Start of Block

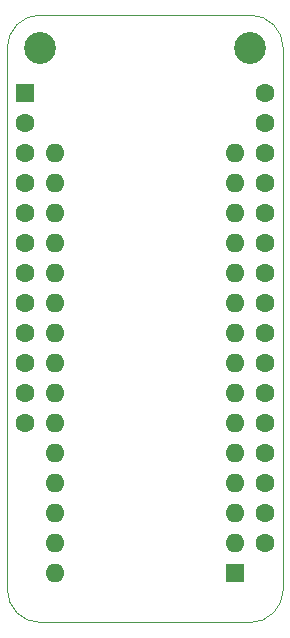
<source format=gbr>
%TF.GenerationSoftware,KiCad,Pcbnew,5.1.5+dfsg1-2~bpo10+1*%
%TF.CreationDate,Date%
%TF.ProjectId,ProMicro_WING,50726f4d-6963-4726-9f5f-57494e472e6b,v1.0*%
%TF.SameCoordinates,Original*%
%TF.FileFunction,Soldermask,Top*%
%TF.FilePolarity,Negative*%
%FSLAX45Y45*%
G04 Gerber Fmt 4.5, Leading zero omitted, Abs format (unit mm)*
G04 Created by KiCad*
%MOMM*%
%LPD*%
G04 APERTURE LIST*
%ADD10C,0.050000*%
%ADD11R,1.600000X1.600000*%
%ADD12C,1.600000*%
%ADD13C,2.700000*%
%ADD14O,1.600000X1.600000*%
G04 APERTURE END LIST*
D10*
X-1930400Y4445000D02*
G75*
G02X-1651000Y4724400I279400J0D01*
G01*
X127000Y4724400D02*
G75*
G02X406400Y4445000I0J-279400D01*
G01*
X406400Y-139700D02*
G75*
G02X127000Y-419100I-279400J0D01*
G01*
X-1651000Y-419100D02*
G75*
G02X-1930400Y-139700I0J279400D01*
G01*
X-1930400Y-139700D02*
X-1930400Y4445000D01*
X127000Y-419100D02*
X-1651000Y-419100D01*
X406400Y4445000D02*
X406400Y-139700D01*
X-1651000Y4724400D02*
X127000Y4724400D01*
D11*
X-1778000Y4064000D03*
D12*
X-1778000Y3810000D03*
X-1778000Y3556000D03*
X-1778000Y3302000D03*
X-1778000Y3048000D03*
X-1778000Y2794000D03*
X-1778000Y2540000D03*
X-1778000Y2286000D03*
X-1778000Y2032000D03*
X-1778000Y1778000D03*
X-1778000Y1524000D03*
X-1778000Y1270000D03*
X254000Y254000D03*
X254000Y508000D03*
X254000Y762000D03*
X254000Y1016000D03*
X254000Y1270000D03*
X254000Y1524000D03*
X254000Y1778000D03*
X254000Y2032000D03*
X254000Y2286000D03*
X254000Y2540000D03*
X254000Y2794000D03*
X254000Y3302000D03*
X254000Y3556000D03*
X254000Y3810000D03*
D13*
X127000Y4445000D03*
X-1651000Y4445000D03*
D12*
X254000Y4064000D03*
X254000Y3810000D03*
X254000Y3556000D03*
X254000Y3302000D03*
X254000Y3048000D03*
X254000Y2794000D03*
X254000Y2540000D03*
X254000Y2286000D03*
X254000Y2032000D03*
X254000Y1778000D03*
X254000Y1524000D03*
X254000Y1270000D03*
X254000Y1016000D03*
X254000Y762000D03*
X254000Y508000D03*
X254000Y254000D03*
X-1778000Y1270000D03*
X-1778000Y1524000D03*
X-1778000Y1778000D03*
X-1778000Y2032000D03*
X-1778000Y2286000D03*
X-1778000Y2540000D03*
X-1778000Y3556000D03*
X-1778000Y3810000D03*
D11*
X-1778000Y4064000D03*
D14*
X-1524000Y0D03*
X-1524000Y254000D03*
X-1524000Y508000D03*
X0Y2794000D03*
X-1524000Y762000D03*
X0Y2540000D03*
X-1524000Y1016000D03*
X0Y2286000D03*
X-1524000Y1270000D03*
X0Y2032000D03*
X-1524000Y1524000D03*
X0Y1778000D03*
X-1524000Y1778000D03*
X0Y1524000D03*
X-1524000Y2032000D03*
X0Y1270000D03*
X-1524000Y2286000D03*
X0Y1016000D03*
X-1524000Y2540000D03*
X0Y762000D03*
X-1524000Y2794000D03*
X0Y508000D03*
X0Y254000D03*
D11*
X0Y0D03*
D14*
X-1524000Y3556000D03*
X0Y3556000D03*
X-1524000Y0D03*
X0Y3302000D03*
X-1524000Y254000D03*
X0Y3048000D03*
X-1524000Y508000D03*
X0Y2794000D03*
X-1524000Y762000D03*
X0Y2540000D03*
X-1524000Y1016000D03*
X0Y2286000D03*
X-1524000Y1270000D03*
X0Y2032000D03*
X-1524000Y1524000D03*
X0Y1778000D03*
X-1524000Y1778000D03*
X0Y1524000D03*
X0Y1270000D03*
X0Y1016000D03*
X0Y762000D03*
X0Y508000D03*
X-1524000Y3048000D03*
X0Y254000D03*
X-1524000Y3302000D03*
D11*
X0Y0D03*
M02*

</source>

End of Block

Although the records contain pictures, the copy should hold only their text, reproduced exactly.

<source format=gbr>
%TF.GenerationSoftware,KiCad,Pcbnew,5.1.5+dfsg1-2~bpo10+1*%
%TF.CreationDate,Date%
%TF.ProjectId,ProMicro_WING,50726f4d-6963-4726-9f5f-57494e472e6b,v1.0*%
%TF.SameCoordinates,Original*%
%TF.FileFunction,Soldermask,Top*%
%TF.FilePolarity,Negative*%
%FSLAX45Y45*%
G04 Gerber Fmt 4.5, Leading zero omitted, Abs format (unit mm)*
G04 Created by KiCad*
%MOMM*%
%LPD*%
G04 APERTURE LIST*
%ADD10C,0.050000*%
%ADD11R,1.600000X1.600000*%
%ADD12C,1.600000*%
%ADD13C,2.700000*%
%ADD14O,1.600000X1.600000*%
G04 APERTURE END LIST*
D10*
X-1930400Y4445000D02*
G75*
G02X-1651000Y4724400I279400J0D01*
G01*
X127000Y4724400D02*
G75*
G02X406400Y4445000I0J-279400D01*
G01*
X406400Y-139700D02*
G75*
G02X127000Y-419100I-279400J0D01*
G01*
X-1651000Y-419100D02*
G75*
G02X-1930400Y-139700I0J279400D01*
G01*
X-1930400Y-139700D02*
X-1930400Y4445000D01*
X127000Y-419100D02*
X-1651000Y-419100D01*
X406400Y4445000D02*
X406400Y-139700D01*
X-1651000Y4724400D02*
X127000Y4724400D01*
D11*
X-1778000Y4064000D03*
D12*
X-1778000Y3810000D03*
X-1778000Y3556000D03*
X-1778000Y3302000D03*
X-1778000Y3048000D03*
X-1778000Y2794000D03*
X-1778000Y2540000D03*
X-1778000Y2286000D03*
X-1778000Y2032000D03*
X-1778000Y1778000D03*
X-1778000Y1524000D03*
X-1778000Y1270000D03*
X254000Y254000D03*
X254000Y508000D03*
X254000Y762000D03*
X254000Y1016000D03*
X254000Y1270000D03*
X254000Y1524000D03*
X254000Y1778000D03*
X254000Y2032000D03*
X254000Y2286000D03*
X254000Y2540000D03*
X254000Y2794000D03*
X254000Y3302000D03*
X254000Y3556000D03*
X254000Y3810000D03*
D13*
X127000Y4445000D03*
X-1651000Y4445000D03*
D12*
X254000Y4064000D03*
X254000Y3810000D03*
X254000Y3556000D03*
X254000Y3302000D03*
X254000Y3048000D03*
X254000Y2794000D03*
X254000Y2540000D03*
X254000Y2286000D03*
X254000Y2032000D03*
X254000Y1778000D03*
X254000Y1524000D03*
X254000Y1270000D03*
X254000Y1016000D03*
X254000Y762000D03*
X254000Y508000D03*
X254000Y254000D03*
X-1778000Y1270000D03*
X-1778000Y1524000D03*
X-1778000Y1778000D03*
X-1778000Y2032000D03*
X-1778000Y2286000D03*
X-1778000Y2540000D03*
X-1778000Y3556000D03*
X-1778000Y3810000D03*
D11*
X-1778000Y4064000D03*
D14*
X-1524000Y0D03*
X-1524000Y254000D03*
X-1524000Y508000D03*
X0Y2794000D03*
X-1524000Y762000D03*
X0Y2540000D03*
X-1524000Y1016000D03*
X0Y2286000D03*
X-1524000Y1270000D03*
X0Y2032000D03*
X-1524000Y1524000D03*
X0Y1778000D03*
X-1524000Y1778000D03*
X0Y1524000D03*
X-1524000Y2032000D03*
X0Y1270000D03*
X-1524000Y2286000D03*
X0Y1016000D03*
X-1524000Y2540000D03*
X0Y762000D03*
X-1524000Y2794000D03*
X0Y508000D03*
X0Y254000D03*
D11*
X0Y0D03*
D14*
X-1524000Y3556000D03*
X0Y3556000D03*
X-1524000Y0D03*
X0Y3302000D03*
X-1524000Y254000D03*
X0Y3048000D03*
X-1524000Y508000D03*
X0Y2794000D03*
X-1524000Y762000D03*
X0Y2540000D03*
X-1524000Y1016000D03*
X0Y2286000D03*
X-1524000Y1270000D03*
X0Y2032000D03*
X-1524000Y1524000D03*
X0Y1778000D03*
X-1524000Y1778000D03*
X0Y1524000D03*
X0Y1270000D03*
X0Y1016000D03*
X0Y762000D03*
X0Y508000D03*
X-1524000Y3048000D03*
X0Y254000D03*
X-1524000Y3302000D03*
D11*
X0Y0D03*
M02*

</source>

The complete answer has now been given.